You can read about all this year’s winners in our news story here and watch the complete film of the event freely below: we warmly recommend taking the time to catch its sensational performances and some truly stirring, heartfelt speeches.
We're also pleased to share here a range of photos – courtesy of photographer Mark Allan – from a night to remember that proved something of a reunion for so many music-makers and music-lovers after being apart for so long.
RPS Inspiration Award nominees from Aldworth Philharmonic Orchestra arrive, brilliantly embracing the invitation to dress ‘celebratory’.
Star trombonist Peter Moore pictured with Dani Howard, winner of the Large-Scale Composition Award for the Trombone Concerto she wrote especially for him, and Instrumentalist Award-winning violinist Nicola Benedetti. As Principal Trombone of the London Symphony Orchestra, Peter also performed in Mark Simpson’s superb Violin Concerto written for Nicky, also shortlisted for the Large-Scale Composition Award.

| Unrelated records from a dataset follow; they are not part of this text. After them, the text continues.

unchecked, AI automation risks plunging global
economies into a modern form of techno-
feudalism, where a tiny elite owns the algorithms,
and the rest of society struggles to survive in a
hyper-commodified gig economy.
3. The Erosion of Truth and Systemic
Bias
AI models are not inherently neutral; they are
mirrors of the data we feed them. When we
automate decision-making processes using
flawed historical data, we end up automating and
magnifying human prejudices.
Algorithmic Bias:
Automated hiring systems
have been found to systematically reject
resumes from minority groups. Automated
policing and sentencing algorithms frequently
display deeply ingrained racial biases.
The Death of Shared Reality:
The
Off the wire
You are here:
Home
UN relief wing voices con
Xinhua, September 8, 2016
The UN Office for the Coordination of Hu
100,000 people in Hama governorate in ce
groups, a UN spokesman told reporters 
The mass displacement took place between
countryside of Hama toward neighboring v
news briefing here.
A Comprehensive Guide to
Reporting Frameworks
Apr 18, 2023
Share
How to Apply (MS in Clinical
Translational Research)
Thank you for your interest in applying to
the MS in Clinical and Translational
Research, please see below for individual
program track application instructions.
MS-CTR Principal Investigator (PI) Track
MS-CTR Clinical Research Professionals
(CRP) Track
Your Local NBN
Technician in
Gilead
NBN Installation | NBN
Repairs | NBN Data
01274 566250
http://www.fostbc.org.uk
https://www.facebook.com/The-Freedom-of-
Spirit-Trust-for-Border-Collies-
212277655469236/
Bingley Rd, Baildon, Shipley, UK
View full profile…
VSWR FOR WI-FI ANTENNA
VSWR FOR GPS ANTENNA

Opening the show with tremendous verve, Instrumentalist Award nominee Abel Selaocoe set the tempo, performing his own sensational composition Ka Bohaleng.

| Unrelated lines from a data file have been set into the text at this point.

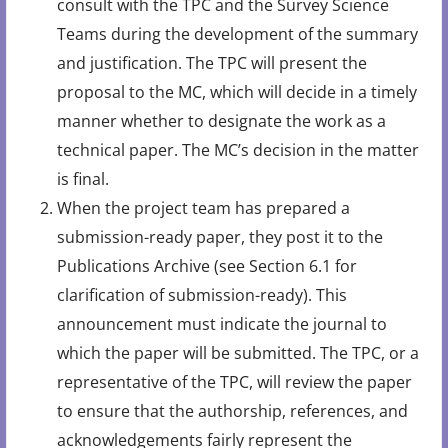
consult with the TPC and the Survey Science
Teams during the development of the summary
and justification. The TPC will present the
proposal to the MC, which will decide in a timely
manner whether to designate the work as a
technical paper. The MC’s decision in the matter
is final.
When the project team has prepared a
submission-ready paper, they post it to the
Publications Archive (see Section 6.1 for
clarification of submission-ready). This
announcement must indicate the journal to
which the paper will be submitted. The TPC, or a
representative of the TPC, will review the paper
to ensure that the authorship, references, and
acknowledgements fairly represent the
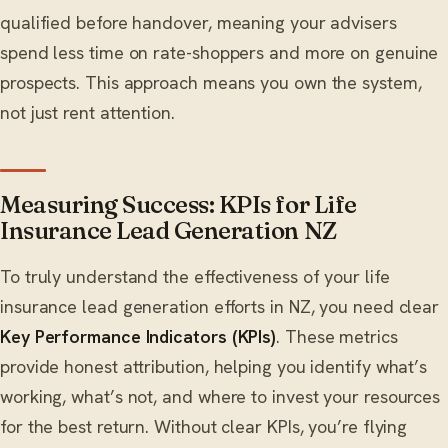
qualified before handover, meaning your advisers
spend less time on rate-shoppers and more on genuine
prospects. This approach means you own the system,
not just rent attention.
Measuring Success: KPIs for Life
Insurance Lead Generation NZ
To truly understand the effectiveness of your life
insurance lead generation efforts in NZ, you need clear
Key Performance Indicators (KPIs)
. These metrics
provide honest attribution, helping you identify what’s
working, what’s not, and where to invest your resources
for the best return. Without clear KPIs, you’re flying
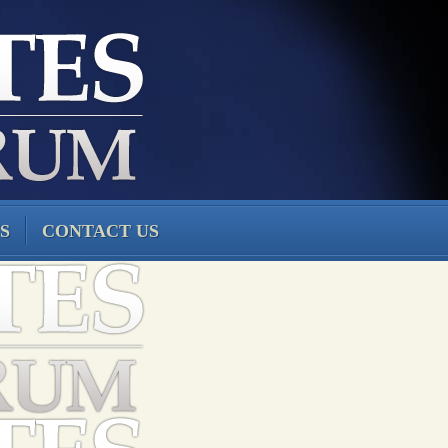
S
CONTACT US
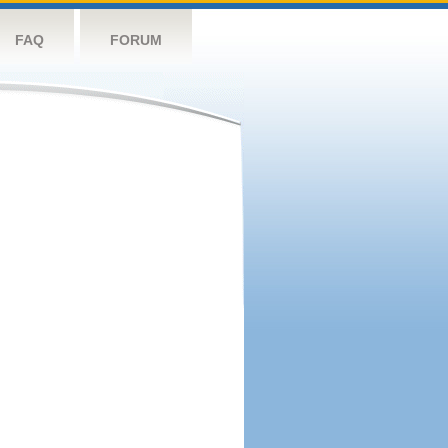
FAQ
FORUM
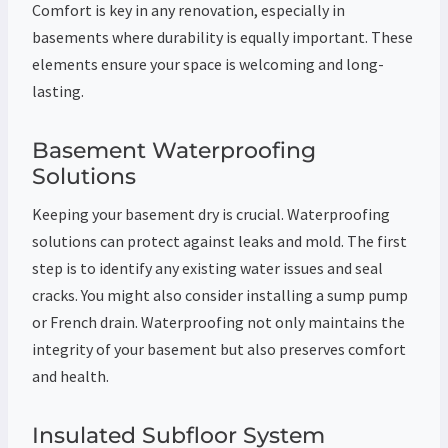
Comfort is key in any renovation, especially in
basements where durability is equally important. These
elements ensure your space is welcoming and long-
lasting.
Basement Waterproofing
Solutions
Keeping your basement dry is crucial. Waterproofing
solutions can protect against leaks and mold. The first
step is to identify any existing water issues and seal
cracks. You might also consider installing a sump pump
or French drain. Waterproofing not only maintains the
integrity of your basement but also preserves comfort
and health.
Insulated Subfloor System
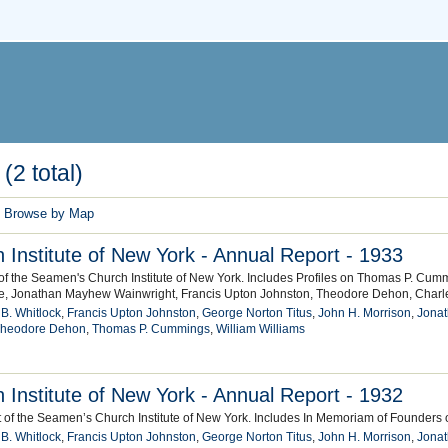
(2 total)
Browse by Map
Institute of New York - Annual Report - 1933
of the Seamen's Church Institute of New York. Includes Profiles on Thomas P. Cumm
e, Jonathan Mayhew Wainwright, Francis Upton Johnston, Theodore Dehon, Charl
 B. Whitlock
,
Francis Upton Johnston
,
George Norton Titus
,
John H. Morrison
,
Jona
heodore Dehon
,
Thomas P. Cummings
,
William Williams
Institute of New York - Annual Report - 1932
 of the Seamen’s Church Institute of New York. Includes In Memoriam of Founders of
 B. Whitlock
,
Francis Upton Johnston
,
George Norton Titus
,
John H. Morrison
,
Jona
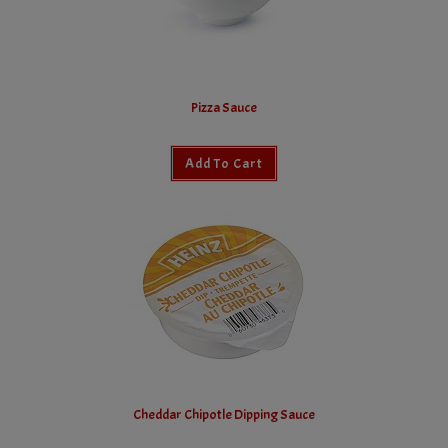
Pizza Sauce
Add To Cart
Cheddar Chipotle Dipping Sauce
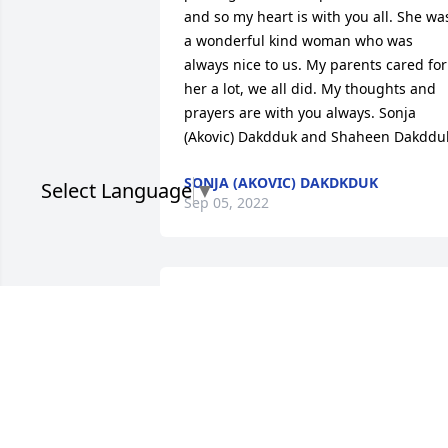
and so my heart is with you all. She was
a wonderful kind woman who was 
always nice to us. My parents cared for 
her a lot, we all did. My thoughts and 
prayers are with you always. Sonja 
(Akovic) Dakdduk and Shaheen Dakddu
SONJA (AKOVIC) DAKDKDUK
Select Language
▼
Sep 05, 2022
Lana, I just your posts. My deepest 
sympathy to you and your family. I know
how hard it's been. May your beloved 
mother rest in peace. 🙏🏻🙏🏻🙏🏻
SUSAN TAFOYA
Sep 04, 2022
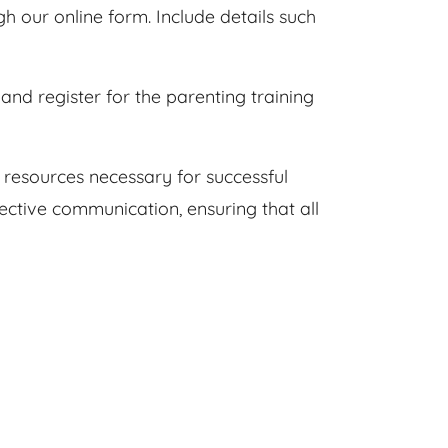
 our online form. Include details such
and register for the parenting training
 resources necessary for successful
ective communication, ensuring that all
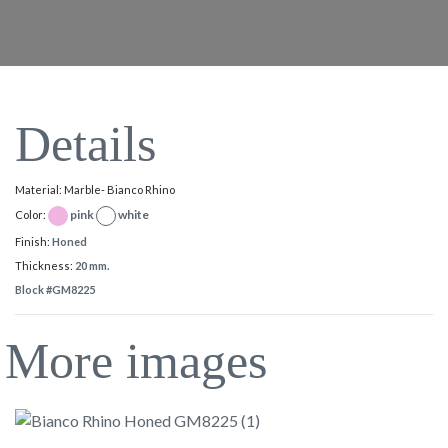
Details
Material: Marble- Bianco Rhino
pink
white
Color:
Finish:
Honed
Thickness:
20 mm.
Block #GM8225
More images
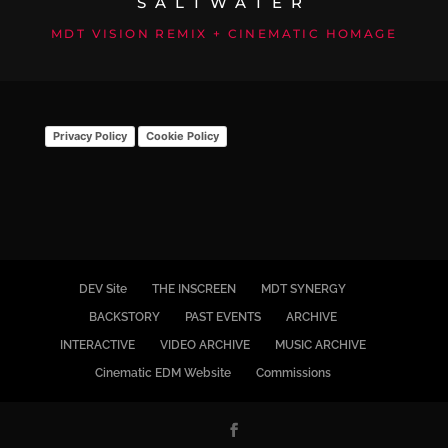
SALTWATER
MDT VISION REMIX + CINEMATIC HOMAGE
Privacy Policy
Cookie Policy
DEV Site
THE INSCREEN
MDT SYNERGY
BACKSTORY
PAST EVENTS
ARCHIVE
INTERACTIVE
VIDEO ARCHIVE
MUSIC ARCHIVE
Cinematic EDM Website
Commissions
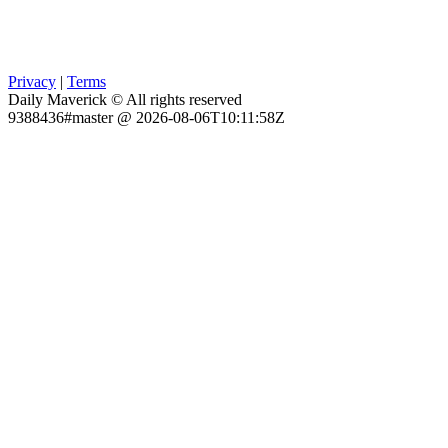
Privacy
|
Terms
Daily Maverick © All rights reserved
9388436#master @ 2026-08-06T10:11:58Z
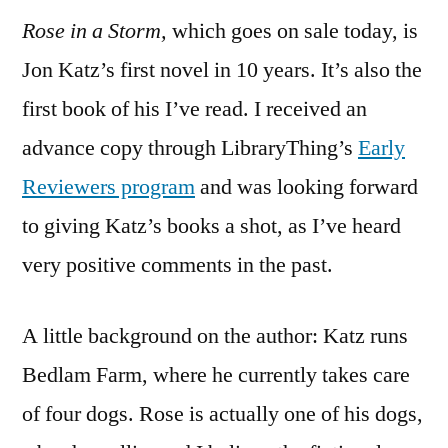
Rose in a Storm,
which goes on sale today, is
“Rose
in
Jon Katz’s first novel in 10 years. It’s also the
a
first book of his I’ve read. I received an
Storm”
by
advance copy through LibraryThing’s
Early
Jon
Reviewers program
and was looking forward
Katz
to giving Katz’s books a shot, as I’ve heard
very positive comments in the past.
A little background on the author: Katz runs
Bedlam Farm, where he currently takes care
of four dogs. Rose is actually one of his dogs,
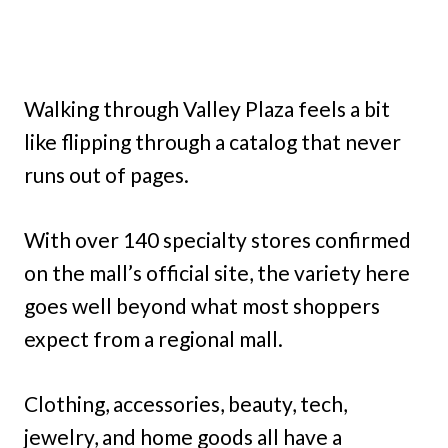
Walking through Valley Plaza feels a bit
like flipping through a catalog that never
runs out of pages.
With over 140 specialty stores confirmed
on the mall’s official site, the variety here
goes well beyond what most shoppers
expect from a regional mall.
Clothing, accessories, beauty, tech,
jewelry, and home goods all have a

Winner of the Storytelling Award for her revelatory book ‘House of Music’, Kadiatu Kanneh-Mason tells the audience about raising a truly remarkable musical family.

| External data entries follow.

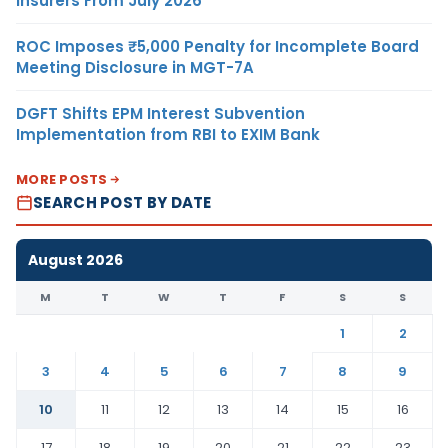
Insurers From July 2026
ROC Imposes ₹5,000 Penalty for Incomplete Board
Meeting Disclosure in MGT-7A
DGFT Shifts EPM Interest Subvention
Implementation from RBI to EXIM Bank
MORE POSTS
SEARCH POST BY DATE
August 2026
M
T
W
T
F
S
S
1
2
3
4
5
6
7
8
9
10
11
12
13
14
15
16
17
18
19
20
21
22
23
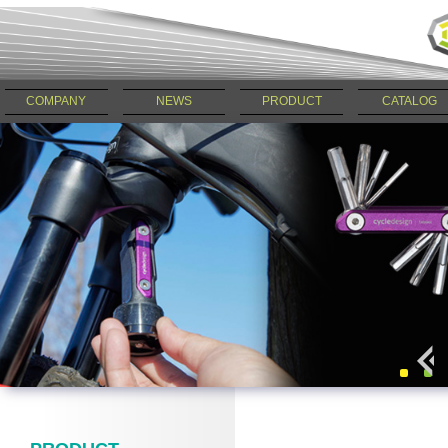
COMPANY
NEWS
PRODUCT
CATALOG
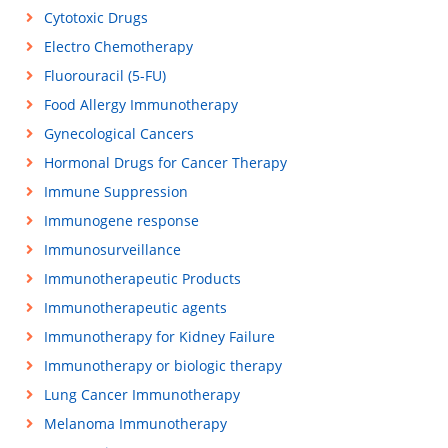
Cytotoxic Drugs
Electro Chemotherapy
Fluorouracil (5-FU)
Food Allergy Immunotherapy
Gynecological Cancers
Hormonal Drugs for Cancer Therapy
Immune Suppression
Immunogene response
Immunosurveillance
Immunotherapeutic Products
Immunotherapeutic agents
Immunotherapy for Kidney Failure
Immunotherapy or biologic therapy
Lung Cancer Immunotherapy
Melanoma Immunotherapy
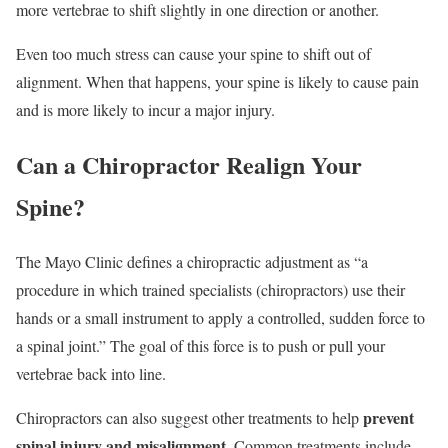
more vertebrae to shift slightly in one direction or another.
Even too much stress can cause your spine to shift out of
alignment. When that happens, your spine is likely to cause pain
and is more likely to incur a major injury.
Can a Chiropractor Realign Your
Spine?
The Mayo Clinic defines a chiropractic adjustment as “a
procedure in which trained specialists (chiropractors) use their
hands or a small instrument to apply a controlled, sudden force to
a spinal joint.” The goal of this force is to push or pull your
vertebrae back into line.
prevent
Chiropractors can also suggest other treatments to help
spinal injury and misalignment
. Common treatments include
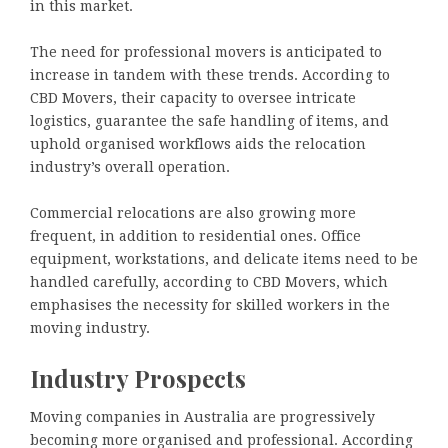
in this market.
The need for professional movers is anticipated to
increase in tandem with these trends. According to
CBD Movers, their capacity to oversee intricate
logistics, guarantee the safe handling of items, and
uphold organised workflows aids the relocation
industry’s overall operation.
Commercial relocations are also growing more
frequent, in addition to residential ones. Office
equipment, workstations, and delicate items need to be
handled carefully, according to CBD Movers, which
emphasises the necessity for skilled workers in the
moving industry.
Industry Prospects
Moving companies in Australia are progressively
becoming more organised and professional. According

One to watch: outstanding young bassoonist Ashby Mayes performed, having been supported by the RPS firstly to buy his bassoon and now to pursue postgraduate studies with a leading teacher in Germany. As RPS Chief Executive James Murphy said, introducing his performance: ‘So many talents in the world – so many callings – will go unfulfilled if we don’t strive to address the economic barriers holding them back. With your help, we can help more people like Ashby.’
The Gamechanger Award for those who break new ground in classical music went to Bold Tendencies, the Peckham multi-storey car park reclaimed as an exciting arts destination, where classical performances have magnetised new audiences. Its founder Hannah Barry told the audience about the venture’s extraordinary progress.
The star-studded audience included members of the Kanneh-Mason family.
Young Artist Award-winners The Hermes Experiment closed the show with their own exhilarating, original rendition of Piazzolla’s Concert d’aujourd’hui.
RPS Chairman John Gilhooly who presented the evening’s trophies, with co-hosts Katie Derham from BBC Radio 3, and RPS Chief Executive James Murphy.
Among the celebrity guests, BBC TV and radio host Jeremy Vine and his wife Rachel. He later tweeted how much they had enjoyed the celebration, and specially commended Impact Award-winner ENO Breathe for its remarkable achievement helping long-Covid sufferers nationwide address their anxiety and breathing.
Conductor Award-winner Ryan Bancroft – saluted for a sensational first year with the BBC National Orchestra of Wales plus guest debuts with numerous other UK orchestras – taking a moment to capture a selfie with his family.
RPS Award-winner Nicola Benedetti and RPS beneficiary Ashby Mayes reconnecting at the post-show reception, having worked together earlier this year on the Virtual Benedetti Sessions.